** Records supplied **
━━━━━━━━━━━━━━━━
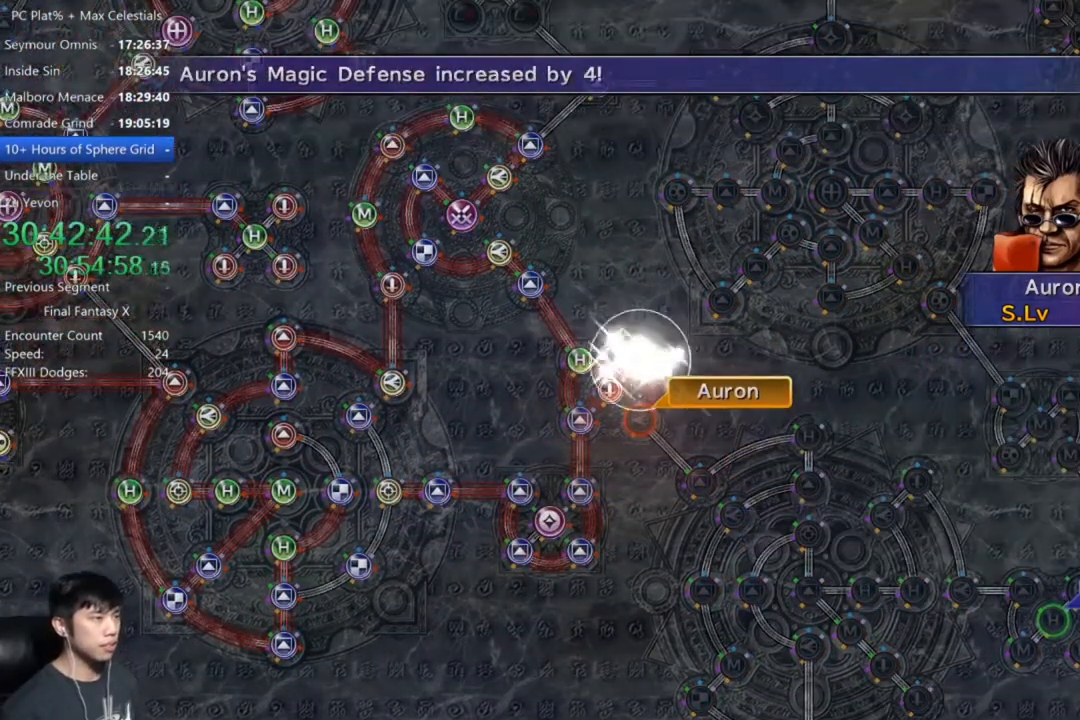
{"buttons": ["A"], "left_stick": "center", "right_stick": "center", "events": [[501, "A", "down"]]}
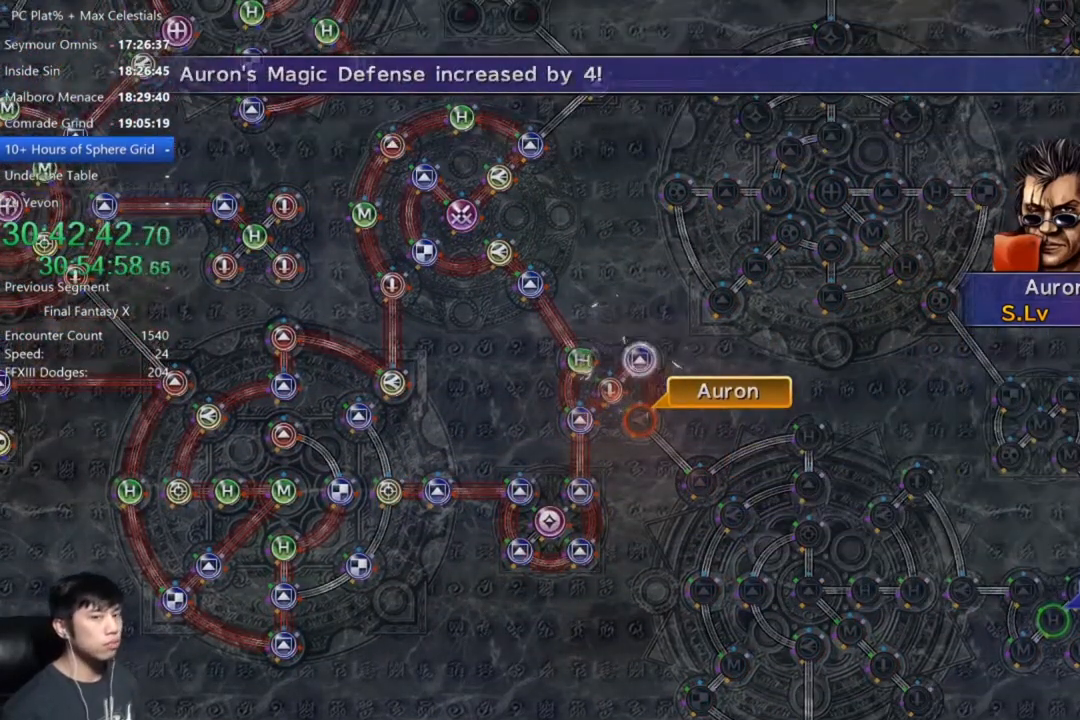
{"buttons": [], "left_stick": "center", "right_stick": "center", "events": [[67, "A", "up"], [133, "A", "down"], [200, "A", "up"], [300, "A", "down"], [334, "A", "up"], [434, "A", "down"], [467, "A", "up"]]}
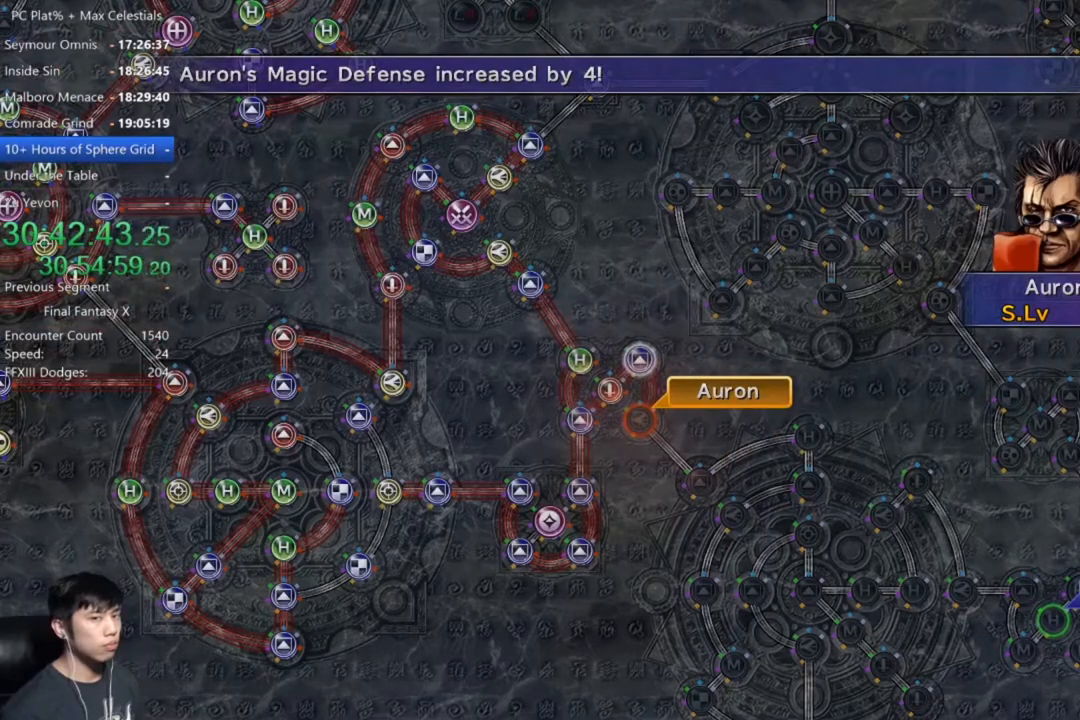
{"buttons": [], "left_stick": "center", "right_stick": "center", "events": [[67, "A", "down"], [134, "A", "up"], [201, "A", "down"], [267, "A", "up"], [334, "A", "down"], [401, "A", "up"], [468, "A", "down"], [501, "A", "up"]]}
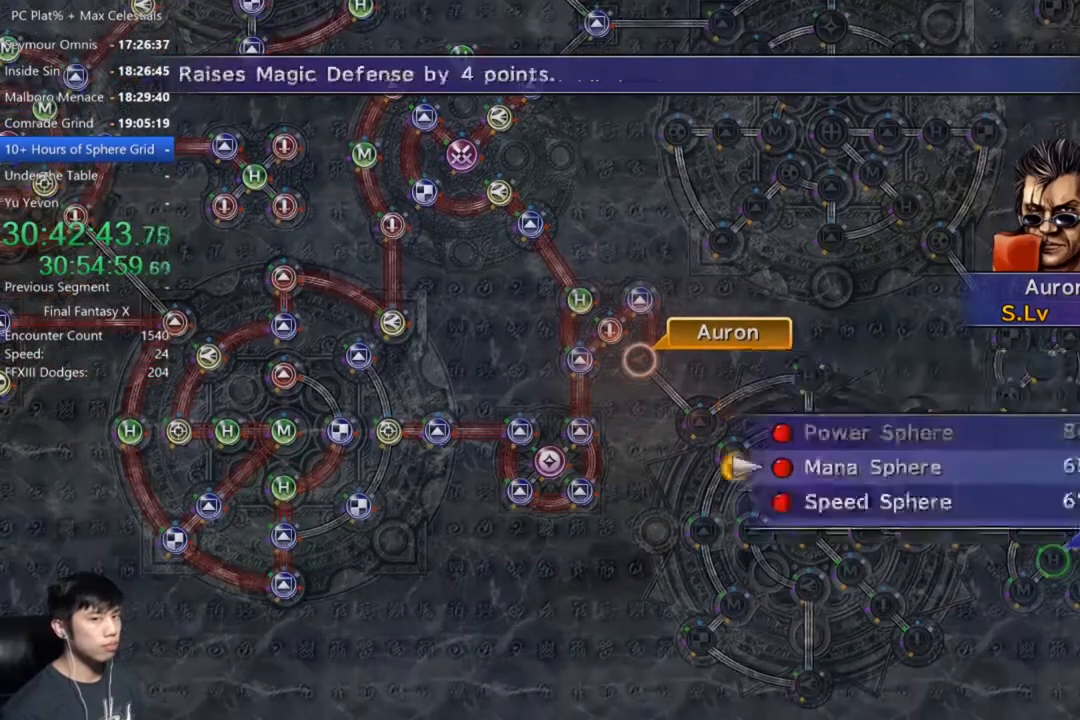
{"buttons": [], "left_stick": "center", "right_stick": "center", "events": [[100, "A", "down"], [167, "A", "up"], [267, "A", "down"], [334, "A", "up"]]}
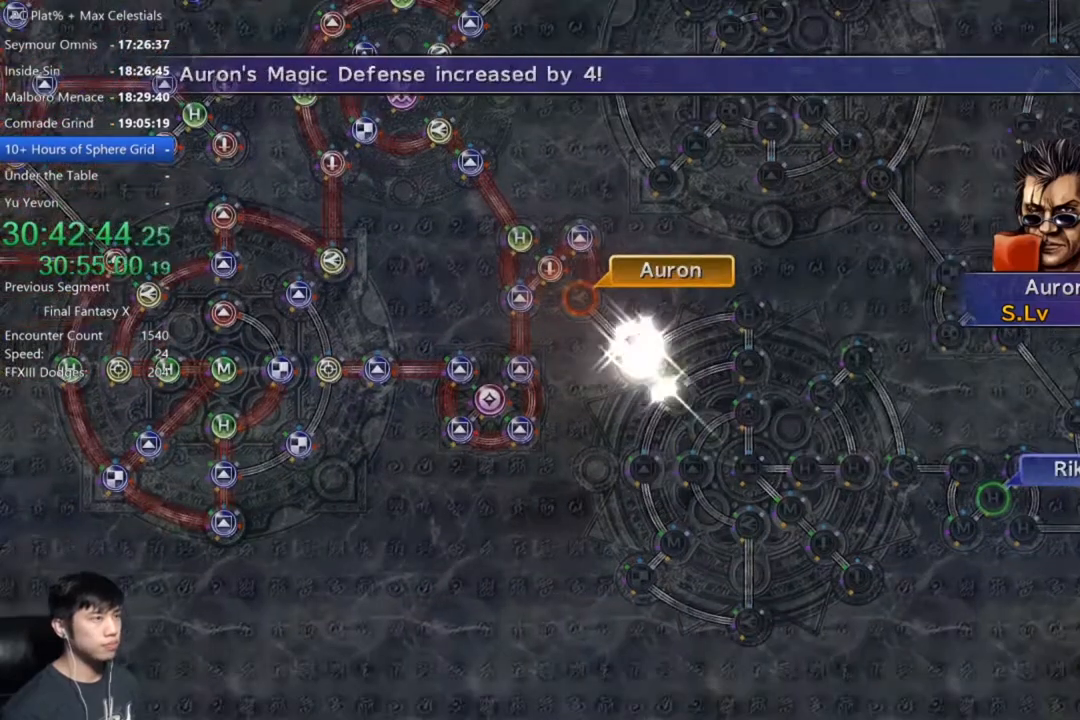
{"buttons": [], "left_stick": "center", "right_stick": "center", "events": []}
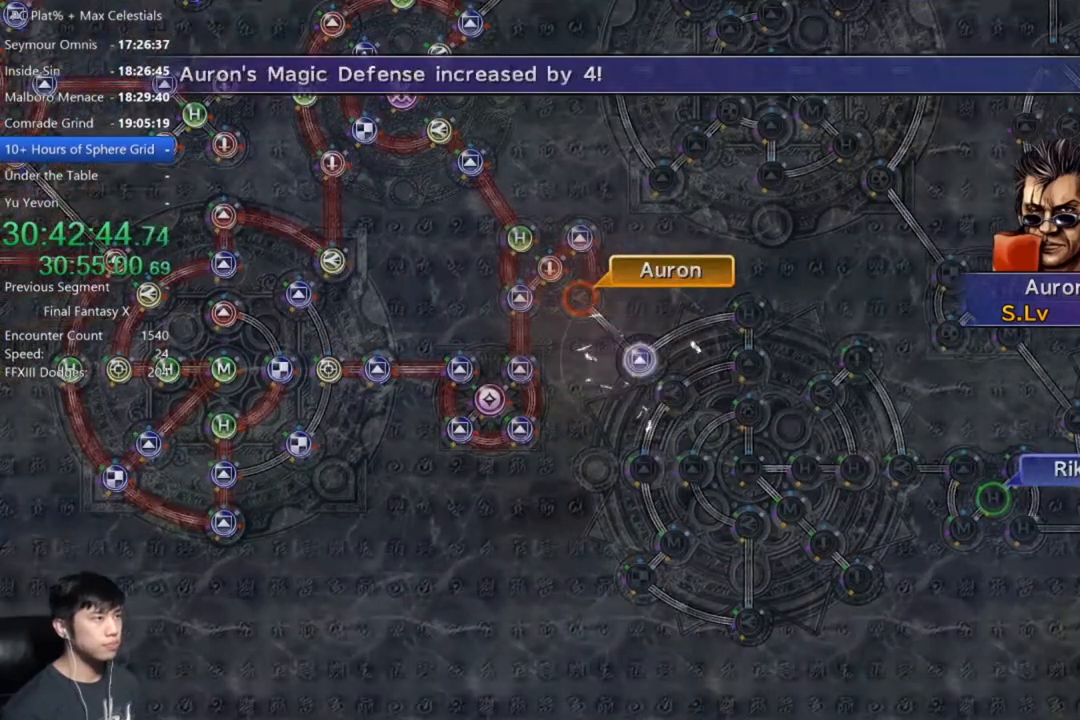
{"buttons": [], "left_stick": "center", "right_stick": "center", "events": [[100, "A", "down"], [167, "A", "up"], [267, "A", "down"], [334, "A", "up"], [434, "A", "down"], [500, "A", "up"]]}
━━━━━━━━━━━━━━━━
** To do **
Write the entries out in full and exactly, omitting every picture.

** Response **
{"buttons": ["A"], "left_stick": "center", "right_stick": "center", "events": [[501, "A", "down"]]}
{"buttons": [], "left_stick": "center", "right_stick": "center", "events": [[67, "A", "up"], [133, "A", "down"], [200, "A", "up"], [300, "A", "down"], [334, "A", "up"], [434, "A", "down"], [467, "A", "up"]]}
{"buttons": [], "left_stick": "center", "right_stick": "center", "events": [[67, "A", "down"], [134, "A", "up"], [201, "A", "down"], [267, "A", "up"], [334, "A", "down"], [401, "A", "up"], [468, "A", "down"], [501, "A", "up"]]}
{"buttons": [], "left_stick": "center", "right_stick": "center", "events": [[100, "A", "down"], [167, "A", "up"], [267, "A", "down"], [334, "A", "up"]]}
{"buttons": [], "left_stick": "center", "right_stick": "center", "events": []}
{"buttons": [], "left_stick": "center", "right_stick": "center", "events": [[100, "A", "down"], [167, "A", "up"], [267, "A", "down"], [334, "A", "up"], [434, "A", "down"], [500, "A", "up"]]}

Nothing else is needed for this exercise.